Ace se cacha le visage entre ses mains. Il allait passer le quart d'heure le plus douloureux de sa vie.

—QUOIIII ?

Tout le monde se retourna dans la cafétéria.

Même Matthew avait dû s'asseoir après les confessions de leur ami.

— Tu.. Toi et Tyler ? Je...

Abby ouvrit et ferma la bouche, comme un poisson hors de l'eau.

— Je ne comprends pas tout, honnêtement, Ace, avoua Matthew. Quand ? Comment ?

— Je ne sais pas, gémit Ace. Je n'en ai aucune idée. Il m'a embrassé la première fois à sa soirée en début d'année et je l'ai repoussé. Puis je l'ai embrassé à mon tour quand il est venu chez moi, juste avant les vacances...

— Est-ce que ça te dérange si je mets du temps à assimiler ce que tu viens de me dire ? Genre, plusieurs jours voire semaine ?

Abby était tellement sous le choix que l'Espagnol se demandait si elle n'était pas en train de faire une syncope.

— J'ai moi-même du mal à y croire, chuchota Ace.

— Alors ça veut dire que tu... qu'il t'attire ? Je veux dire...

Il eut un petit rire.

— Oui, Abby, oui, il m'attire et je le trouve... beau.

Abby écarquilla les yeux.

— C'est incroyable... Tout bonnement incroyable.

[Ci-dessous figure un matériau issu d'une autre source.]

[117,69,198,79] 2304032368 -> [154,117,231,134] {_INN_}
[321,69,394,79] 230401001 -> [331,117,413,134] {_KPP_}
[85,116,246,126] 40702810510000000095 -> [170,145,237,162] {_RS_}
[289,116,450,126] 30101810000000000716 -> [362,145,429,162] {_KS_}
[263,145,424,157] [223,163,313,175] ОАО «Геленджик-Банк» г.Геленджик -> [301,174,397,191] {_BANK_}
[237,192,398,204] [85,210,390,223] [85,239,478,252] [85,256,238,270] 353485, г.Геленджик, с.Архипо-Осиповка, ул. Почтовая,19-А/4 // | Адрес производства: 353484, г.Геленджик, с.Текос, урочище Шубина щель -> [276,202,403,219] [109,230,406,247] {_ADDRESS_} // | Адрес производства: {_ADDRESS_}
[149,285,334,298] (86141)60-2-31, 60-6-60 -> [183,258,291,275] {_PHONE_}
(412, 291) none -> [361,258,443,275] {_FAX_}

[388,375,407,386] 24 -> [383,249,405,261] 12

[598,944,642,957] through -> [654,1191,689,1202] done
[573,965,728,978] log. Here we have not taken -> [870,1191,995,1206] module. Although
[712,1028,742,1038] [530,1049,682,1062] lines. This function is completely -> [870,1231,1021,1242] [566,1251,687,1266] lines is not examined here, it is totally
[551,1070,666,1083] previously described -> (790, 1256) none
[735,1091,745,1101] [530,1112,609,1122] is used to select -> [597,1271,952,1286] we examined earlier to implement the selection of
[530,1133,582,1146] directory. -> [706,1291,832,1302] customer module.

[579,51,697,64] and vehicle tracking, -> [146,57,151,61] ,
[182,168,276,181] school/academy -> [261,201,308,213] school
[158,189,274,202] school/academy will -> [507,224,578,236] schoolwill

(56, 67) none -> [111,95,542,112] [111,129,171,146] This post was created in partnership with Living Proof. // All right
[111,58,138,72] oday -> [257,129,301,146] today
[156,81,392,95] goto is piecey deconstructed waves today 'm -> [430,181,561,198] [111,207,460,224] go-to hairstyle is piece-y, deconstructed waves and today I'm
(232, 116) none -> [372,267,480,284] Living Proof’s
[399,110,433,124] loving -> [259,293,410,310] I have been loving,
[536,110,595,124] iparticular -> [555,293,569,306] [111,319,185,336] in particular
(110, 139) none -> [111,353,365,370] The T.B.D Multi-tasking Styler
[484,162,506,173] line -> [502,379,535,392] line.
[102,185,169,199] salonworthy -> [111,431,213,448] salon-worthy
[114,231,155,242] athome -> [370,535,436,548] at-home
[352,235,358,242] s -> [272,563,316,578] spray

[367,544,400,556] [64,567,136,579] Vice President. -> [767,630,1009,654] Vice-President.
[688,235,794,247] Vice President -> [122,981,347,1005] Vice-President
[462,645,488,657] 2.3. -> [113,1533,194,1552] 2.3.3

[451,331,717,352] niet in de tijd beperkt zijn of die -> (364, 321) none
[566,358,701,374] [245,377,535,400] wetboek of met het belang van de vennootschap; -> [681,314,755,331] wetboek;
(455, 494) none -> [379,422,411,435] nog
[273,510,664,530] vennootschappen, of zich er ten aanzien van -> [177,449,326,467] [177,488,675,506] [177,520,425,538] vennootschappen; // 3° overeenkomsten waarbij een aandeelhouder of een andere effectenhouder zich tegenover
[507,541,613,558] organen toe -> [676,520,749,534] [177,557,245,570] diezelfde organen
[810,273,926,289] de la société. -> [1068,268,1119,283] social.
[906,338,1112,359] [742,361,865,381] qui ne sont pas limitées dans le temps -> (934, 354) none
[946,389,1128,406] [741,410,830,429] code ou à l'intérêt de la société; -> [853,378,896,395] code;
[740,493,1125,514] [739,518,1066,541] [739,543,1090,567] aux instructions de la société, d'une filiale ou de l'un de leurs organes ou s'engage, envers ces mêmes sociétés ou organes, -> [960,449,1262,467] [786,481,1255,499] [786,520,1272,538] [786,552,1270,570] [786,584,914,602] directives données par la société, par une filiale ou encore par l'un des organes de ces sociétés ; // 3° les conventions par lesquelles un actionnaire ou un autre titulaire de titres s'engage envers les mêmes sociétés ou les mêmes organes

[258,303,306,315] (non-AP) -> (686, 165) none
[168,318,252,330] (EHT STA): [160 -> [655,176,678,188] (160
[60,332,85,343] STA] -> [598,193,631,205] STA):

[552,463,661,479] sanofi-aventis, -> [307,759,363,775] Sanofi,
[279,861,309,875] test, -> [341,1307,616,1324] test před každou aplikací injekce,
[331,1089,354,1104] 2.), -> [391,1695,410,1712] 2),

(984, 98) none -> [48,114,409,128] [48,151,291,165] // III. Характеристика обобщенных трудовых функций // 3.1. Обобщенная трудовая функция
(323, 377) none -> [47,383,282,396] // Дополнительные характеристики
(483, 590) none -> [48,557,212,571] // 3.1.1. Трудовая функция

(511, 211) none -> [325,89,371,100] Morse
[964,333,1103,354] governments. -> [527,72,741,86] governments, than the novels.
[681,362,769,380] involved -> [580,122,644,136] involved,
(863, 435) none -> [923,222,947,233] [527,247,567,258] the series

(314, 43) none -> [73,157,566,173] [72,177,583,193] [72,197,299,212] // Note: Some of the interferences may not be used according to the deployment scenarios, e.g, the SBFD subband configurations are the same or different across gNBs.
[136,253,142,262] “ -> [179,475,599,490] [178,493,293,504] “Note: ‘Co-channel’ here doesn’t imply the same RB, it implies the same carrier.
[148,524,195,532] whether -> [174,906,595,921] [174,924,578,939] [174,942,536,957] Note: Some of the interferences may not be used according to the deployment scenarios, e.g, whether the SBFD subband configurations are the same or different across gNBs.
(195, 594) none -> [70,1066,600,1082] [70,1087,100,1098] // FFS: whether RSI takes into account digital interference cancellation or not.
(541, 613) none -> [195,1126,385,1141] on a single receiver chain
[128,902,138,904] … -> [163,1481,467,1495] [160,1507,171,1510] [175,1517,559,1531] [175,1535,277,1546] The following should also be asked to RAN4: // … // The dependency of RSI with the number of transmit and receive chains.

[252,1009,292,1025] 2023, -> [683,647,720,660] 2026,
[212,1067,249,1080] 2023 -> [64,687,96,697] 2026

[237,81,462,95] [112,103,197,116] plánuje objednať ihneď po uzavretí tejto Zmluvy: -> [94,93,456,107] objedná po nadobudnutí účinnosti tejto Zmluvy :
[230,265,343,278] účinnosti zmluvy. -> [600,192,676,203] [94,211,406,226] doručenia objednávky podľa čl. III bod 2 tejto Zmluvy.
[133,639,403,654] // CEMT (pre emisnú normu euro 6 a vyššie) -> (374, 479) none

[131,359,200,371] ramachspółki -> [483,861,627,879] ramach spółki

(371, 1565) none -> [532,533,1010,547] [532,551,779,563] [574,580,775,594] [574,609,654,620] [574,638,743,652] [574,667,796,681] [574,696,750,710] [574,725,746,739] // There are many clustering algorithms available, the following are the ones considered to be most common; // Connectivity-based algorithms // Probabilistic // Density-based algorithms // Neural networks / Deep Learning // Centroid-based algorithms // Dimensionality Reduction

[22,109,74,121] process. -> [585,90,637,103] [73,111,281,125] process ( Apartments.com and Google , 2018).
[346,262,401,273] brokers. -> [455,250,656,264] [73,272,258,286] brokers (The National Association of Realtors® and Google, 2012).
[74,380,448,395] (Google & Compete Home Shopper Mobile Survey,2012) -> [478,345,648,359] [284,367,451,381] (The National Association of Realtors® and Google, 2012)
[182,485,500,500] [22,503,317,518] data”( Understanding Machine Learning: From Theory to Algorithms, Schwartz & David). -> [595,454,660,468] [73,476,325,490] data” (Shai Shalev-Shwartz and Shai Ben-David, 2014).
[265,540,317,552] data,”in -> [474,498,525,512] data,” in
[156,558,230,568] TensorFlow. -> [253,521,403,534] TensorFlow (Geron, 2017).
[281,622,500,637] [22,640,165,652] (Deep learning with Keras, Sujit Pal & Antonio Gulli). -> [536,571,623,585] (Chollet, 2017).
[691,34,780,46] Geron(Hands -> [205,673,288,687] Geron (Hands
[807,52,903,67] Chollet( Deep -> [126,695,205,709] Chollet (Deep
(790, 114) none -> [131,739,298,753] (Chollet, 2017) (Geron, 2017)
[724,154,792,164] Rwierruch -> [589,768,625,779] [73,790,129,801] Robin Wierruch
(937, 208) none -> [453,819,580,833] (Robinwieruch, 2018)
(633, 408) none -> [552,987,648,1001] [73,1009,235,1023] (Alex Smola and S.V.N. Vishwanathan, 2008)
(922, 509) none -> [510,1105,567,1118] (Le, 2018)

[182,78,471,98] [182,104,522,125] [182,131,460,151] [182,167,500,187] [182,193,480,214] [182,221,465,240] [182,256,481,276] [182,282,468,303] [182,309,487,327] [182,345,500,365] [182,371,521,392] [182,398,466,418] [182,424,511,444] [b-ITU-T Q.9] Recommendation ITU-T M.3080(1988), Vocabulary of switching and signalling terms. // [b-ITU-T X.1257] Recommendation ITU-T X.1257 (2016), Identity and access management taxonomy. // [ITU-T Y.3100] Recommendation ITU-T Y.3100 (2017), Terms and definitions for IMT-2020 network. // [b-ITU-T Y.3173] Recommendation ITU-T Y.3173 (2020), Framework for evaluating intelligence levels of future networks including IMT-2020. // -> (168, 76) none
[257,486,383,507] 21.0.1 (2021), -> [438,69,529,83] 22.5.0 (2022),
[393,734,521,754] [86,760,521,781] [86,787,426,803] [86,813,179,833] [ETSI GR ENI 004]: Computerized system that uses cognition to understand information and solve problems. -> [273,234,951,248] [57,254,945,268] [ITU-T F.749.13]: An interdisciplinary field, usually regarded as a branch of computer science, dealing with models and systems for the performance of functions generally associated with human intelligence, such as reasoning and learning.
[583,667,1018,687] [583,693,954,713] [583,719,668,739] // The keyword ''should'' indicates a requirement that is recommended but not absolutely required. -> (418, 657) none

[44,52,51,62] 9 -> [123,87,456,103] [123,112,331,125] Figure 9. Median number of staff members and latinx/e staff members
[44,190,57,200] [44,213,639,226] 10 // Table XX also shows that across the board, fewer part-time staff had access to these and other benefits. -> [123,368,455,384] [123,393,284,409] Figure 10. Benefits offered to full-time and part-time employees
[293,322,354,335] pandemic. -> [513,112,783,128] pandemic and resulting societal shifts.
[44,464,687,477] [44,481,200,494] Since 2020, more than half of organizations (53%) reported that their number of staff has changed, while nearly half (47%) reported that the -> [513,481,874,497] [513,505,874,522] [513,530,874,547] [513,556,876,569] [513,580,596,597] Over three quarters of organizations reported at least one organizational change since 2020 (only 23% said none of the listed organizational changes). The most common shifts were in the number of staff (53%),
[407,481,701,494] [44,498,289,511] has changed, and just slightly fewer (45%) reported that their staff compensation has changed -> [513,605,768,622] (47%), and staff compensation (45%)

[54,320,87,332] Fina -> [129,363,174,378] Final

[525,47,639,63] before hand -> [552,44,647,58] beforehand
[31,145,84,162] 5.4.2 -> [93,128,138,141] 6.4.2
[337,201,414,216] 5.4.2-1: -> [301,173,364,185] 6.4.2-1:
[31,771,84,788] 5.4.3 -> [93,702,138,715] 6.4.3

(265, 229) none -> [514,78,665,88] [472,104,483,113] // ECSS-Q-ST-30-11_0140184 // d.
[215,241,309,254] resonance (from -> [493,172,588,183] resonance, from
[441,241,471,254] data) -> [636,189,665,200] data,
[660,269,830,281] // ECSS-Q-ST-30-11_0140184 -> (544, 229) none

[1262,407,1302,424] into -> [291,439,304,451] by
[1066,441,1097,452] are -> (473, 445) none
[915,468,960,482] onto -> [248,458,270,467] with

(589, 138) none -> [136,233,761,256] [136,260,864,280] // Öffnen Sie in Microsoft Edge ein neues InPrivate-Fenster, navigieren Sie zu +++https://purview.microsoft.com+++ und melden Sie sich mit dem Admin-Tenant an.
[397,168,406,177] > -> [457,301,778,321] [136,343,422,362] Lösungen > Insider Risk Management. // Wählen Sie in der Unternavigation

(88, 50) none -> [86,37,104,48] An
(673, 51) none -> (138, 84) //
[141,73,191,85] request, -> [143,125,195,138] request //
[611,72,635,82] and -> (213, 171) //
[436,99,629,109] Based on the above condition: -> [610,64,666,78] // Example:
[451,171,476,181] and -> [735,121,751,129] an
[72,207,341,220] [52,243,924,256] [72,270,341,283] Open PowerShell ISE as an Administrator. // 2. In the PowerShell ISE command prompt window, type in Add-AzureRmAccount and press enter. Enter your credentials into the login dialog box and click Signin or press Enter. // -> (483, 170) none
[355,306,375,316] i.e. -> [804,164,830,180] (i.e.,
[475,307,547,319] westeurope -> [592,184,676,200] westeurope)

Je suis tellement contente pour toi !

Elle se leva si vite que sa chaise se renversa et prit Ace dans ses bras au-dessus de la table. Le jeune homme lui rendit son étreinte.

— Désolée d'avoir réagi comme ça, je m'y attendais pas du tout. Mais je suis si heureuse pour toi.

Ace cacha son visage dans l'épaule de son amie.

— Merci Abby.

Matthew le serra aussi contre lui.

— Tu es si courageux, je suis fier de toi. Et qui l'eut cru ? Ce petit arrogant péteux et toi !

Ace gloussa.

— J'en suis le premier étonné.

Abby posa un regard tendre sur ses deux amis.

— Vous ne pouvez pas savoir à quelle hauteur se trouve ma dopamine à cet instant. Je vous aime, les amis. Et je sens que cette future soirée sera mémorable !

Ils éclatèrent de rire, s'attirant à nouveau des regards. Mais Ace s'en moquait. Son cœur était aussi léger qu'une plume et il avait du mal à y croire. Un frisson d'excitation le parcourut à l'idée de ce qui l'attendait.